That said, it is true that fictional narratives outside of video games glorify violence. They are written in such a manner in which the violence is justified, whether it be sexual or otherwise. And as Stirling states, the difference between justifying murder - ie. shooting someone in the head, and raping someone on camera or in a video game - is simply that in most cases only one gender can accomplish rape, while both can kill. Also with rape - you have a victim and a rapist, there's a power imbalance. While with murder - there can often be two people trying to kill each other.

This is true in regards to male-centric stories or male narratives, stories generally told by and for men, or in many cases by and for men and women.

When I watched the video, I thought, okay, clearly these people have a limited experience with female fantasy narratives and tropes. Or stories told primarily by and for women. They've spent far too much time with male-oriented romance novels aka pulp violent fiction (Philip Marlow, Supernatural, Thomas Harris or Stephen King novels, or Frank Miller comics). The horror, sci-fantasy, thriller genres, with the big guns and the zombies and the serial killers. Neither critic, I'm guessing, has a read a romance novel or heaven forbid watched a daytime serial. Probably consider such things beneath them, many people do. It's amazing to me how maligned the romance genre is. People will applaud the violence and story in blockbuster comic book action pictures such as The Avengers, all the while sneering at the kinky sexual hijinks and story in best-selling novel 50 Shades of Grey. Having read and seen both - I personally think they are of equal quality. Neither is better than the other, and both have similar flaws. (In short, I enjoyed both a great deal for different reasons.) But more importantly both, as do most popular genre fiction satisfy an itch, and depict a certain what-if fantasy scenario. They are not video games, although there is a video game version of the Avenger's film, they are fictional narratives that explore why people do certain things for good or ill.

I found Sterling's video and Foz Meadows comments regarding it, interesting. Just as I did the comments surrounding the Spike character arc, and the Spike/Buffy relationship in the latter seasons of Buffy. Mainly because of my experience with aforementioned romance novels and romantic serials, of which, I'm guessing not everyone is personally familiar? The video depicted above is focusing on male centric fantasy games, which are in either the horror, thriller or sci-fantasy genre. Not on the Female-centric romance genre. The romance genre of all the genres is often (not always) written by and for women. And within that genre the main violent act is often sexual, whether it be molestation, groping, seduction, attempted sexual assault, or rape. Also, and this should be noted, the violator is sometimes forgiven. The novels often operate as a series of what-if scenarios, ways to handle an act that all women deal with in some capacity on a daily basis, even if it is just the ever-present possibility of it happening. How women have handled the act and written about it, and how female reader's have responded has changed over time. And yet, in some respects stayed fairly constant.

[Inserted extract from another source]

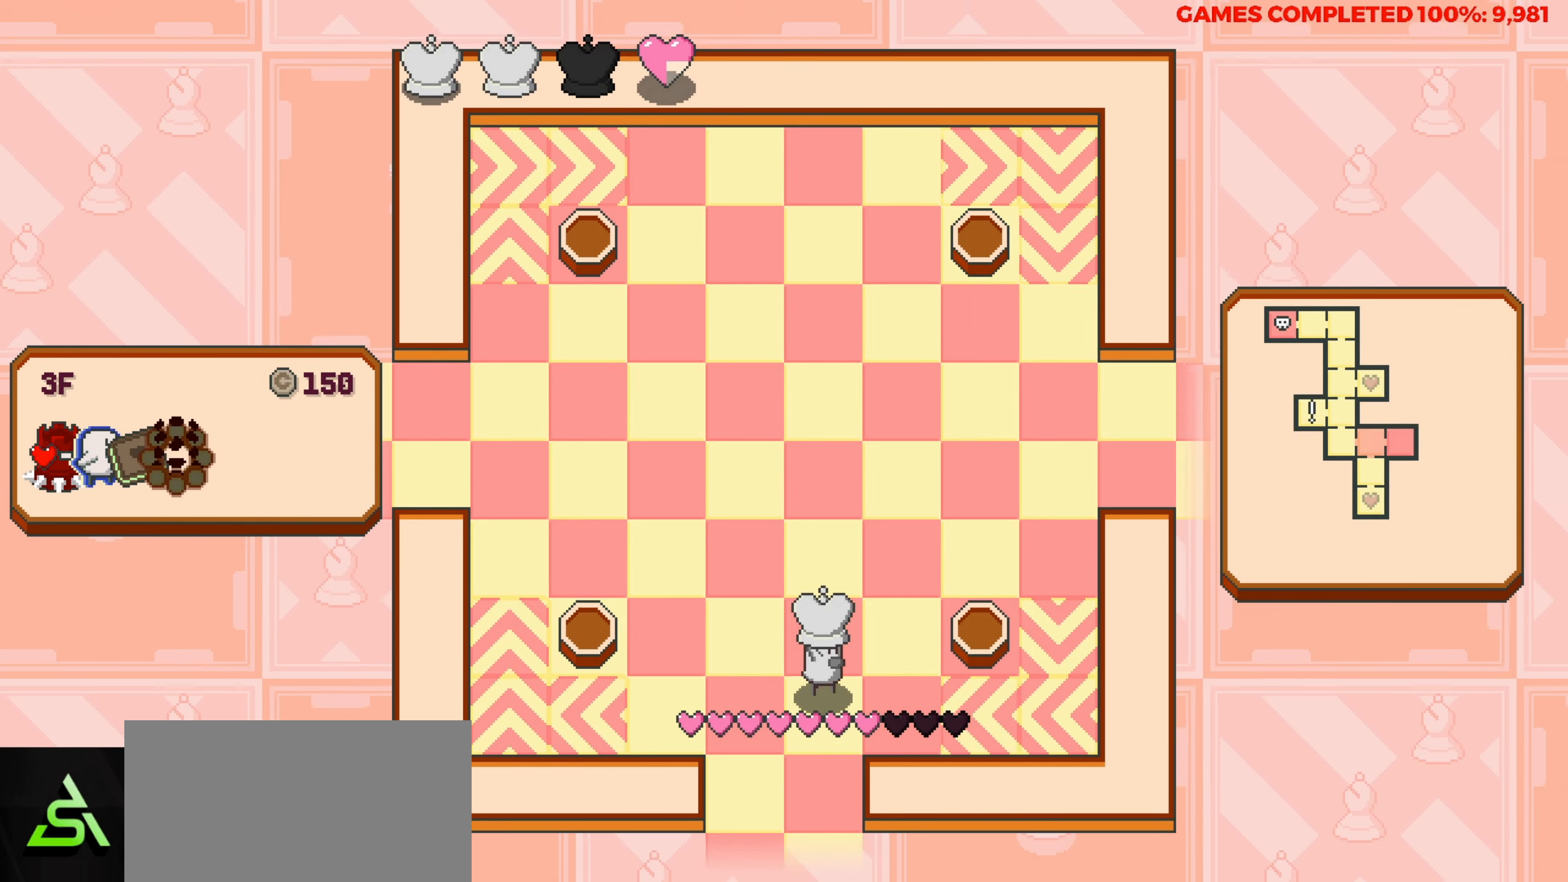
{"keys": ["right"], "events": [[400, "right", "down"], [483, "up", "up"]]}
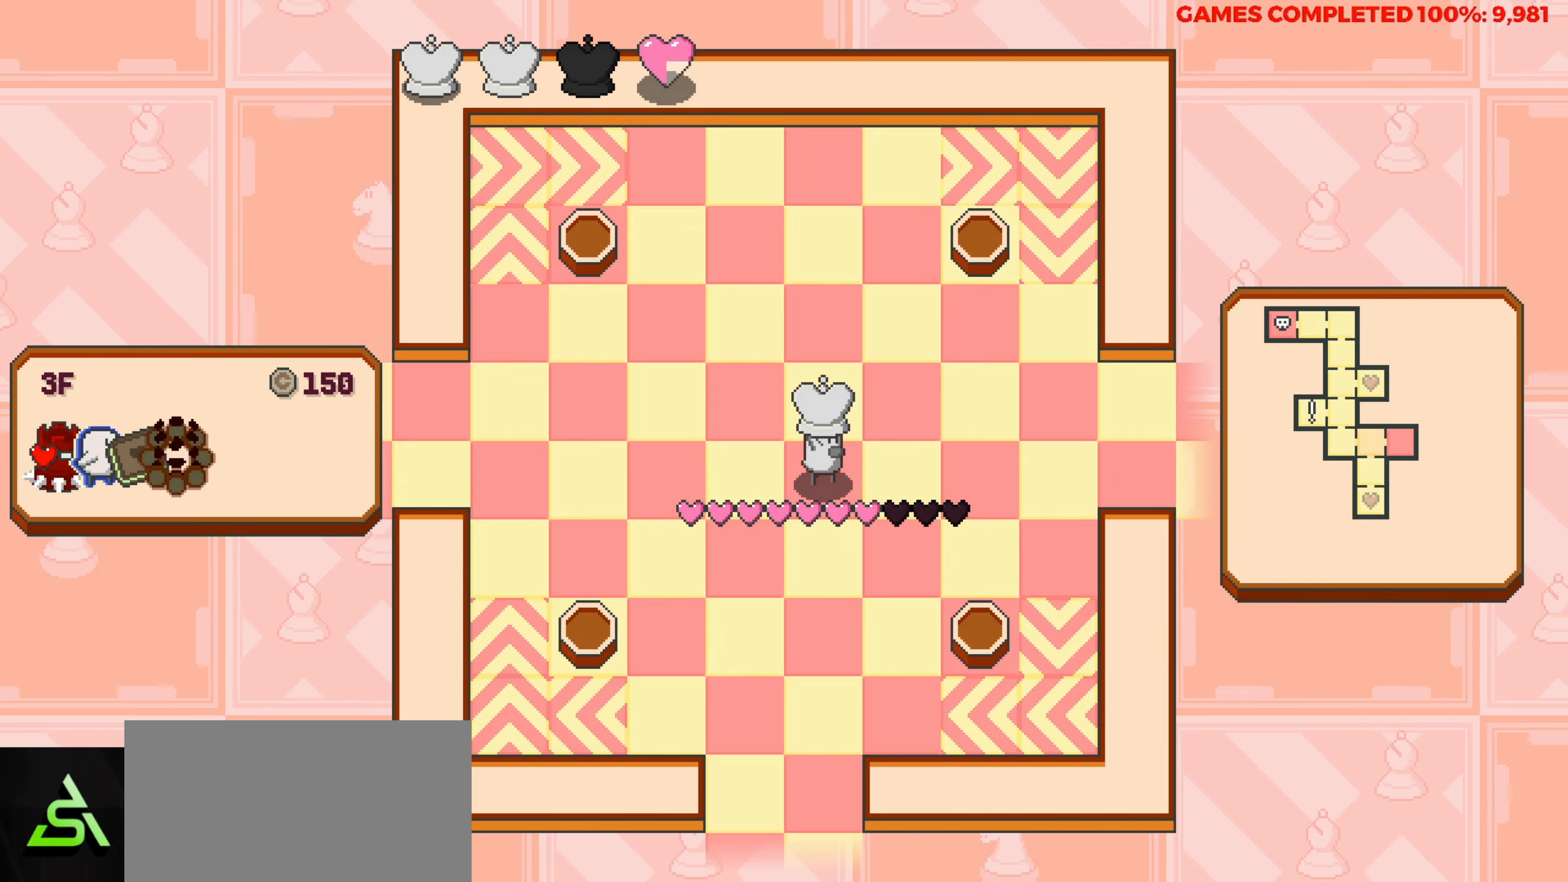
{"keys": ["right"], "events": []}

Below is rather lengthy analysis of how the romance genre has handled this particular topic and the various and often conflicting opinions regarding it. I start with in the 18th Century and go all the way up to the 21st. If this topic triggers you in any way, you may want to skip. Trollish responses (ie. name-calling, abusive behavior, personal attacks on myself or anyone else) will be deleted and the poster banned.



1. Clarissa and Les Liasions dangereuses
In the 18th century, Sir Samuel Richardson wrote several novels about Virtuous Women. Amongst them was the time-honored classic Clarissa. At the time the book was published, a contemporary, Henry Fielding (who'd written Tom Jones) wished for a happy ending. Many wanted the villainous Lovelace, a rogue, to marry Clarissa and be redeemed. In the novel, in rather graphic and brutal fashion, Lovelace rapes Clarissa, whom he had seduced away from her home. He rapes her in order to ruin her.

Here's what Wikipedia states about Richardson:

The novel avoids glorifying Lovelace, as Carol Flynn puts it:

by damning his character with monitory footnotes and authorial intrusions, Richardson was free to develop in his fiction his villain's fantasy world. Schemes of mass rape would be legitimate as long as Richardson emphasized the negative aspects of his character at the same time.

But Richardson still felt the need to respond by writing a pamphlet called Answer to the Letter of a Very Reverend and Worthy Gentleman. In the pamphlet, he defends his characterizations and explains that he took great pains to avoid any glorification of scandalous behaviour, unlike the authors of many other novels that rely on characters of such low quality.


Richardson wrote Clarissa in response to books he'd read or seen in which the rake was redeemed. He believed that such a thing was immoral. If a woman rode off with a rake, the rake would rape and abuse her. To show otherwise, would in Richardson's view glorify the act and justify it.

Around the same period that Clarissa was published, a French epistolary novel was published entitled Les Liaisons dangereuses. This novel focused on the antics of two people who used sex as a weapon to control and degrade others. From Wiki:


It is the story of the Marquise de Merteuil and the Vicomte de Valmont, two rivals (and ex-lovers) who use sex as a weapon to humiliate and degrade others, all the while enjoying their cruel games. It has been claimed to depict the decadence of the French aristocracy shortly before the French Revolution, thereby exposing the perversions of the so-called Ancien Régime. However, it has also been described as a vague, amoral story.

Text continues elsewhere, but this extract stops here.